The CISO's Desk (August 2023)

The Journey to Risk-Informed Compliance

(Stevens Fox, Deputy Chief Information Security Officer - Contributing Author)

Many state agency leaders subject to OCIO 141.10 compliance requirements wonder how to apply risk assessment outcomes to their security practices. Compliance and risk management are essential tools for reducing the impact of threats. Organizations can achieve mission objectives and security by integrating these tools into a holistic framework.

Ralph Johnson
State CISO Ralph Johnson

To operate within a specific industry, it is necessary for an organization to adhere to the established rules, standards, and best practices. Compliance requirements exist to mitigate risks common to a particular sector. For example, Publication 1075 - Tax Information Security Guidelines outlines the expectations of the Internal Revenue Service regarding the protection of Federal Tax Information (FTI).

Agencies that handle FTI are obligated to meet the criteria set forth in Publication 1075 and undergo an audit. While these requirements are based on the security controls found in the NIST 800-53 standard, they are not comprehensive enough to cover other types of information, such as Protected Health Information (PHI).

Risk management is crucial to identifying and responding to risks not covered by compliance requirements. This involves three steps:

  1. Evaluating the likelihood and impact of various risks through a risk assessment.
  2. Implementing technical and/or administrative mechanisms to reduce risks.
  3. Continuously monitoring the security status of the information system to detect and respond to changes.

The goal is to protect an organization's mission, reputation, and values, not just comply with regulatory requirements. The infamous 2013 Target breach is a prime example of how ineffective vendor risk management can compromise 40 million credit card accounts, despite passing a PCI audit.

For a culture that prioritizes informed risk management, agencies can implement the following recommendations:

  • Integrate regulatory compliance with risk management. Agencies must recognize that compliance is crucial in addressing the risks that may hinder their strategic goals.
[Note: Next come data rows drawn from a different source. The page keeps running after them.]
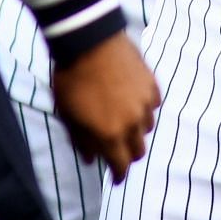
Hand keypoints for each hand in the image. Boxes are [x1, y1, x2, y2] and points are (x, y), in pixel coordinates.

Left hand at [51, 30, 160, 183]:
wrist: (88, 41)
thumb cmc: (72, 80)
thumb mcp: (68, 115)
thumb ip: (81, 141)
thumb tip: (92, 158)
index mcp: (109, 135)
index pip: (120, 167)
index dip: (118, 175)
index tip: (115, 177)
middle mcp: (132, 123)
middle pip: (138, 151)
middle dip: (127, 154)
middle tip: (117, 149)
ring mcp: (145, 102)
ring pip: (147, 127)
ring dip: (136, 130)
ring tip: (123, 120)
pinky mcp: (152, 84)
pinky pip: (153, 105)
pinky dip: (145, 107)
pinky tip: (133, 100)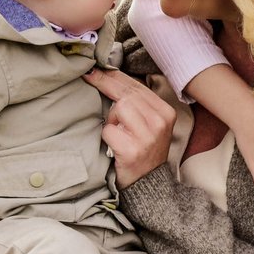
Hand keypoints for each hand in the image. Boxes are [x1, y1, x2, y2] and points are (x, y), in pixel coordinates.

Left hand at [83, 68, 175, 186]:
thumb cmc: (144, 150)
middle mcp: (159, 122)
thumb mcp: (149, 124)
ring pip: (119, 108)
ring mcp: (147, 137)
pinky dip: (106, 136)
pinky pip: (109, 130)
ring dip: (111, 119)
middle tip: (89, 75)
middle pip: (126, 94)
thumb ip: (137, 103)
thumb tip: (109, 76)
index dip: (114, 76)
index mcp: (165, 112)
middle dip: (104, 82)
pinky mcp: (132, 151)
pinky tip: (114, 145)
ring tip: (118, 132)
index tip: (96, 69)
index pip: (136, 87)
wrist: (149, 184)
By framing regulatory compliance as a tactical response to potential risks, agencies can better manage them.
  • Implement risk management practices to monitor and respond to emerging risks. In addition to compliance-based controls, agencies can adopt proactive measures to mitigate potential risks.
  • Highlight the benefits of risk management in creating value. Risk management can help agencies reduce exposure, capitalize on new opportunities, or improve customer satisfaction.
  • Foster collaboration between compliance and risk management teams. Agencies should ensure that compliance and risk management activities are well-coordinated and transparent across the organization.

In essence, compliance involves adhering to laws and regulations that aim to reduce the risks faced by various organizations in particular sectors. Agencies can employ risk management techniques to customize their security controls based on specific risks. However, making this adjustment requires a change in culture and mentality.
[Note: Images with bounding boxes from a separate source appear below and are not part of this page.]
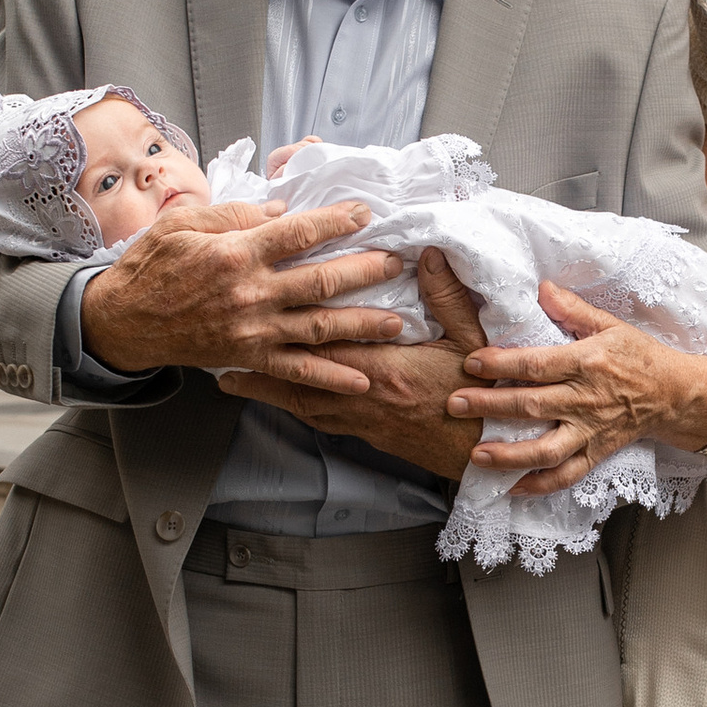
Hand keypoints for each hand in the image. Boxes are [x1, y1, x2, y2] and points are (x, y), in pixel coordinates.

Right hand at [79, 193, 406, 391]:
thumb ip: (236, 213)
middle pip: (321, 280)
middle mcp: (250, 293)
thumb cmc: (151, 266)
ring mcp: (252, 330)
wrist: (123, 321)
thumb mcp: (184, 223)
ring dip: (362, 325)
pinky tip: (361, 380)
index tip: (364, 214)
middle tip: (396, 263)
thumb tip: (281, 209)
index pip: (298, 233)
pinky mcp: (248, 357)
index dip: (336, 221)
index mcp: (235, 253)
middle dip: (365, 271)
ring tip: (397, 322)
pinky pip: (296, 371)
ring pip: (319, 327)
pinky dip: (330, 378)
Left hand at [216, 247, 495, 483]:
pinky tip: (281, 401)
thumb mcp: (473, 339)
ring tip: (232, 380)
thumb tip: (429, 254)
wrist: (485, 452)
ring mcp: (359, 420)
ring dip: (265, 391)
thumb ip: (447, 296)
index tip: (263, 303)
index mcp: (384, 368)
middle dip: (258, 364)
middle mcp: (361, 396)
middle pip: (297, 376)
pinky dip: (293, 408)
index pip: (326, 340)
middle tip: (220, 351)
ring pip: (300, 403)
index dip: (291, 323)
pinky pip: (318, 420)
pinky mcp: (365, 435)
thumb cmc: (483, 397)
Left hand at [453, 284, 706, 500]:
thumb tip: (541, 287)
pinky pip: (566, 475)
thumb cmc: (639, 355)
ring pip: (547, 449)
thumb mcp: (610, 324)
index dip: (502, 363)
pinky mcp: (596, 454)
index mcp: (586, 363)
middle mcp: (585, 400)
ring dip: (509, 455)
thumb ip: (572, 309)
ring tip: (476, 455)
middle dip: (490, 406)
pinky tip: (510, 488)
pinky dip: (539, 485)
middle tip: (454, 404)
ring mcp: (590, 431)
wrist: (675, 394)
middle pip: (532, 406)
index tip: (471, 363)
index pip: (538, 364)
Organizations that integrate risk management and regulatory compliance are better equipped to focus their security investments by mitigating the risks which impact their operations. To achieve this, agencies must integrate these tools into a holistic framework and foster collaboration between their compliance and risk management teams. By doing so, they create value and safeguard their mission, reputation, and values.

The updated OCIO policy 141.10 is a crucial step towards a more effective risk management approach. WaTech is fully equipped to guide agencies through this transition and ensure a smooth implementation. Together, we can achieve a safer and more secure environment for all.